SUPPLIED TEXT:
-- Opening Marker --

Native wallets are standalone applications running on your computer, whether it is Linux, MacOS or Windows. A native wallet is generally official or part of some community-driven development, they are supposed to offer the largest compatibility set with the cryptocurrency. A native wallet is installed locally on a system, there is no copy of the data that resides elsewhere.

You have to think about backing up and restoring your wallet (wallet.dat file) otherwise your money is gone forever. You can in theory save your wallet.dat somewhere, but it will just be a snapshot of it at a given moment. You then need to store this file safely. Will you put it on a USB key in your drawer? Another copy on another USB key in your safe? Here you want to be cautious about where you save the file, because it’s not encrypted! Avoid at all cost cloud storage solutions unless you have encrypted the file beforehand. Then there’s also versioning. Your wallet is supposedly dynamic, and if you are mining on top of just using it for everyday stuff, your balance will be changing (hopefully for you increasing) regularly.

-- Closing Marker --

Stored data entries:

-- Opening Marker --

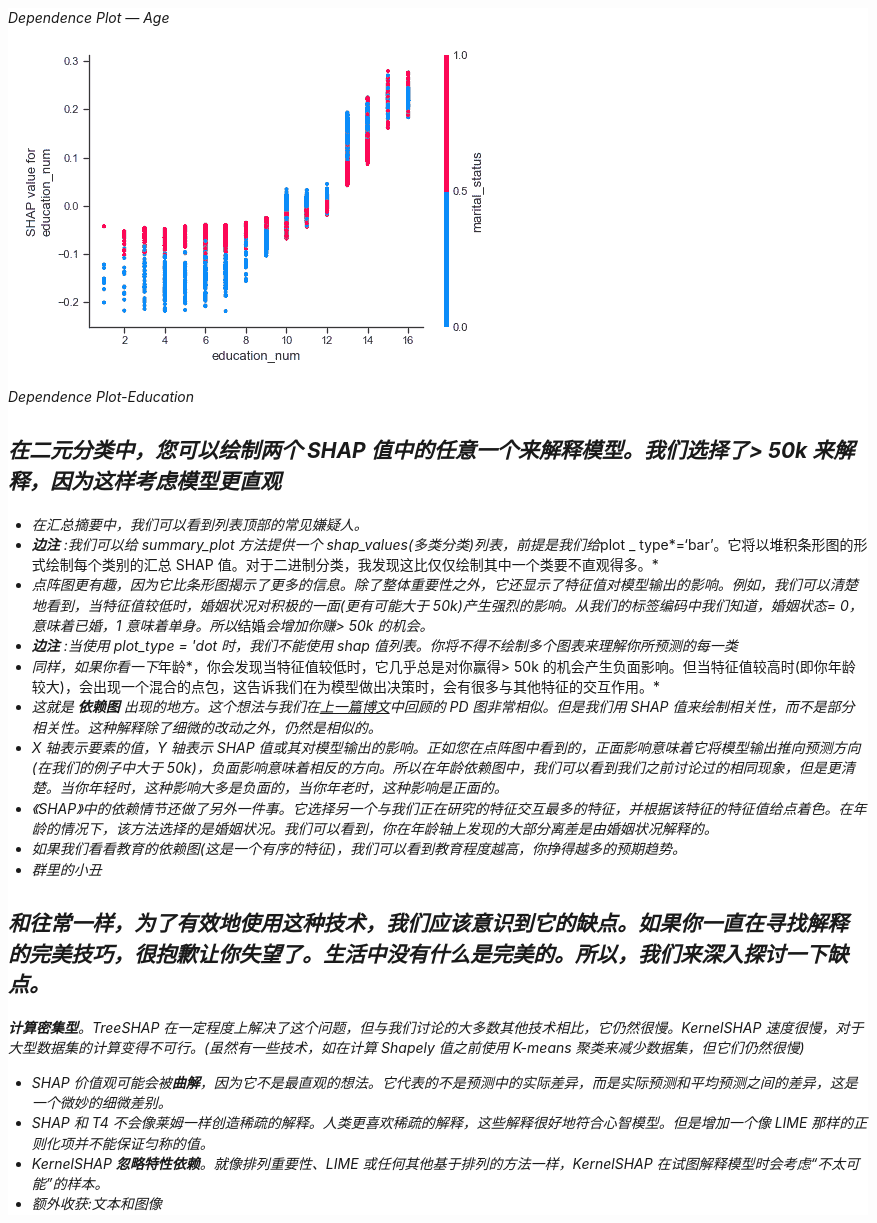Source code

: *Dependence Plot — Age*

*![](img/26caddca4ef380fd237f98617b8457fd.png)*

*Dependence Plot-Education*

## *在二元分类中，您可以绘制两个 SHAP 值中的任意一个来解释模型。我们选择了> 50k 来解释，因为这样考虑模型更直观*

*   *在汇总摘要中，我们可以看到列表顶部的常见嫌疑人。*
*   ****边注*** :我们可以给 *summary_plot* 方法提供一个 shap_values(多类分类)列表，前提是我们给*plot _ type*=‘bar’。它将以堆积条形图的形式绘制每个类别的汇总 SHAP 值。对于二进制分类，我发现这比仅仅绘制其中一个类要不直观得多。*
*   *点阵图更有趣，因为它比条形图揭示了更多的信息。除了整体重要性之外，它还显示了特征值对模型输出的影响。例如，我们可以清楚地看到，当特征值较低时，婚姻状况对积极的一面(更有可能大于 50k)产生强烈的影响。从我们的标签编码中我们知道，婚姻状态= 0，意味着已婚，1 意味着单身。所以*结婚*会增加你赚> 50k 的机会。*
*   ****边注*** :当使用 *plot_type* = 'dot 时，我们不能使用 shap 值列表。你将不得不绘制多个图表来理解你所预测的每一类*
*   *同样，如果你看一下*年龄*，你会发现当特征值较低时，它几乎总是对你赢得> 50k 的机会产生负面影响。但当特征值较高时(即你年龄较大)，会出现一个混合的点包，这告诉我们在为模型做出决策时，会有很多与其他特征的交互作用。*
*   *这就是 ***依赖图*** 出现的地方。这个想法与我们在[上一篇博文](https://deep-and-shallow.com/2019/11/16/interpretability-cracking-open-the-black-box-part-ii/)中回顾的 PD 图非常相似。但是我们用 SHAP 值来绘制相关性，而不是部分相关性。这种解释除了细微的改动之外，仍然是相似的。*
*   *X 轴表示要素的值，Y 轴表示 SHAP 值或其对模型输出的影响。正如您在点阵图中看到的，正面影响意味着它将模型输出推向预测方向(在我们的例子中大于 50k)，负面影响意味着相反的方向。所以在年龄依赖图中，我们可以看到我们之前讨论过的相同现象，但是更清楚。当你年轻时，这种影响大多是负面的，当你年老时，这种影响是正面的。*
*   *《SHAP》中的依赖情节还做了另外一件事。它选择另一个与我们正在研究的特征交互最多的特征，并根据该特征的特征值给点着色。在年龄的情况下，该方法选择的是婚姻状况。我们可以看到，你在年龄轴上发现的大部分离差是由婚姻状况解释的。*
*   *如果我们看看教育的依赖图(这是一个有序的特征)，我们可以看到教育程度越高，你挣得越多的预期趋势。*
*   *群里的小丑*

## *和往常一样，为了有效地使用这种技术，我们应该意识到它的缺点。如果你一直在寻找解释的完美技巧，很抱歉让你失望了。生活中没有什么是完美的。所以，我们来深入探讨一下缺点。*

***计算密集型**。TreeSHAP 在一定程度上解决了这个问题，但与我们讨论的大多数其他技术相比，它仍然很慢。KernelSHAP 速度很慢，对于大型数据集的计算变得不可行。(虽然有一些技术，如在计算 Shapely 值之前使用 K-means 聚类来减少数据集，但它们仍然很慢)*

*   *SHAP 价值观可能会被**曲解**，因为它不是最直观的想法。它代表的不是预测中的实际差异，而是实际预测和平均预测之间的差异，这是一个微妙的细微差别。*
*   *SHAP 和 T4 不会像莱姆一样创造稀疏的解释。人类更喜欢稀疏的解释，这些解释很好地符合心智模型。但是增加一个像 LIME 那样的正则化项并不能保证匀称的值。*
*   *KernelSHAP **忽略特性依赖**。就像排列重要性、LIME 或任何其他基于排列的方法一样，KernelSHAP 在试图解释模型时会考虑“不太可能”的样本。*
*   *额外收获:文本和图像*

-- Closing Marker --

TASK LIST:
1) According to the passage on native wallets, what kind of storage should be avoided unless the file has been encrypted beforehand?
2) Resume the passage on native wallets, picking up directly after its final sentence.
The data bear no relation to the passage on native wallets.

ANSWERS FOR THIS EXERCISE:
1) Cloud storage solutions.

2)
An important security point is that native wallets currently do not support encryption. It means that whoever can get a grasp of your wallet.dat file (the file holding your cryptocurrency values) can just copy it, import it on their machine, and transfer the contents to another address (one of their addresses), thus immutably transferring your funds to their wallet and causing you to lose your assets. The same elements about storing a copy of your wallet.dat explained above apply here.

Internet/Lightweight Wallets

Software wallets work differently. Most of them are applications, but they are tied to an online account or a wallet that exists somewhere online. An example would be Jaxx. Those are slightly better as they offer the ability to do a backup through a seed: a series of words that, when put together in the right sequence, help reconstitute the private key and give you back access to your wallet. Jaxx for example uses a series of 12 words. Because the seed is the key that opens your safe, you must here as well take extra precautions not to expose it anywhere. In fact, it’s recommended to write it down and store it in two or more secure places. Don’t take a picture of them, as it could end up on your cloud storage, or photo apps, at the mercy of a hacker.

These wallets are lightweight wallets and are good to use on the go, but should never hold your entire cryptocurrency savings. Each software wallet has its own specifics, its own philosophy and its own way to implement security measures. It’s highly recommended to compare well before settling for one or another solution. Jaxx, for example has its source code published fully reviewable on their website. They also do not store any keys centrally as they seed code is generated directly on the device. Those wallets do not have 2FA (Two-Factor Authentication) built in, although some wallets allow at least the use of a PIN code.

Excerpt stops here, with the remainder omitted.